The Legacy of Nelson Mandela


Humility. Compassion. Humanity.

These are the words that South African President Jacob Zuma used to describe Nelson “Madiba” Mandela, the global icon who touched the world like few people in our generation. “His tireless struggle for freedom earned him the respect of the world,” the South African President noted. “His HUMILITY, his COMPASSION and his HUMANITY earned him their love.”

Humility. Compassion. Humanity. What beautiful words to describe one’s legacy.

Think about a man who grew up under the evil of apartheid, and who fought for freedom, justice and dignity. In combating an evil system which most of the world accepted, especially throughout much of the 20th century, he ended up being condemned to life in a hard labor prison camp. Yet instead of becoming bitter, Mandela noted, “A real leader must be ready to sacrifice all for the freedom of his people.” And he did sacrifice 27 long years of isolation, deprivation, humiliation, hard labor, and unimaginable suffering.

"Difficulties break some men,” Mandela would say, “But difficulties make others. No axe is sharp enough to cut the soul of a sinner who keeps on trying, one armed with the hope that he will rise even in the end." And Mandela did rise after 27 years. Gaining his freedom, and becoming the first black president of South Africa, achieving something that few would have ever dreamed possible even a few years prior to his release.

Yet, what did he do with his newfound freedom and power? When his own people called for vengeance and retribution, when many in the global community thought that South Africa would become a bloodbath, he modeled behavior that the world over has greatly admired ever since. He chose forgiveness over vengeance; reconciliation over retribution. "Resentment is like drinking poison, and then hoping it will kill your enemies,” he stated, If you want to make peace with your enemy, you have to work with your enemy. Then your enemy becomes your partner.”

Mandela was able to avoid resentment and a desire for vengeance. He modeled this forgiveness by even inviting one of his white jailors to be present at his inauguration as President of South Africa. "I learned that courage was not the absence of fear, but the triumph over it…The brave man is not he who does not feel afraid, but he who conquers that fear." And Mandela not only conquered the fear of imprisonment, persecution and possible death against the brutal apartheid regime, but also overcoming the fear of reaching out to his enemies, forgiving his persecutors, and showing compassion to his oppressors.

“No one is born hating another person because of the color of his skin, or his background, or his religion. People must learn to hate, and if they can learn to hate, they can be taught to love, for love comes more naturally to the human heart than its opposite.” Mandela set an example for the entire world to love instead of hate, to forgive instead of to hold on, to show mercy instead of to condemn. If there are dreams about a beautiful South Africa,” he would say, “There are also roads that lead to their goal. Two of these roads could be named Goodness and Forgiveness.

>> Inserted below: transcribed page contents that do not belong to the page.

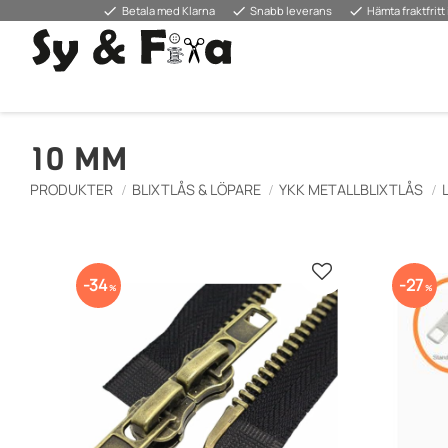
done
done
done
Betala med Klarna
Snabb leverans
Hämta fraktfritt 
10 MM
PRODUKTER
BLIXTLÅS & LÖPARE
YKK METALLBLIXTLÅS
Lägg till i favorite
34
27
%
%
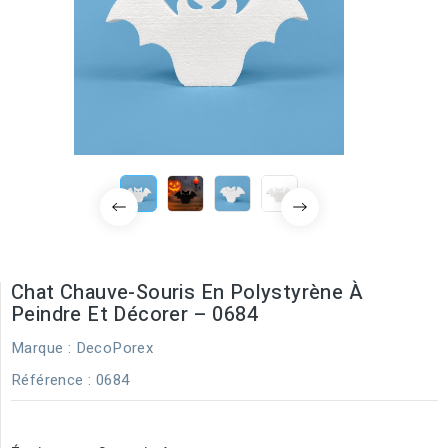
Chat Chauve-Souris En Polystyrène À
Peindre Et Décorer – 0684
Marque :
DecoPorex
Référence
: 0684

From prison cell to presidential palace, the next great temptation for Mandela was transitioning from a rebel to a presidential leader of black and white South Africa. Maybe his greatest decision as president was his commitment to serve only one term, and then to transfer power to the next president. On a continent where so many leaders fight to remain president for life, Mandela showed extreme humility in leading the country in its greatest transition, and then passing the mantle on to another.

And throughout his retirement years, he continued his good work by using his time to support charities for children, to emphasize education, to fight poverty, and to champion the struggle against AIDS. He highlighted that "Education is the most powerful weapon which you can use to change the world” and There can be no keener revelation of a society's soul than the way in which it treats its children.”

He challenged those who would listen: “Overcoming poverty is not a task of charity, it is an act of justice. Like slavery and apartheid, poverty is not natural. It is man-made and it can be overcome and eradicated by the actions of human beings. Sometimes it falls on a generation to be great. YOU can be that great generation. Let your greatness blossom.

As the international community praised Mandela with numerous awards, including the Nobel Peace Prize, and some held him up in reverential terms, Madiba understood himself quite well. “I’m not a saint,” he warned, “Unless you think of a saint as a sinner who keeps on trying... Do not judge me by my successes, judge me by how many times I fell down and got back up again."

Nelson Mandela understood the path of an authentic and meaningful life –a life of repentance, change, and continual growth. He showed through his humility, his ability to forgive, his compassion, his readiness to sacrifice for others and to serve others – through his humanity he showed what life is all about!

As we remember and honor one of the most admired people of our generation, let us also learn from his these divine virtues, and strive to imitate them in our own lives.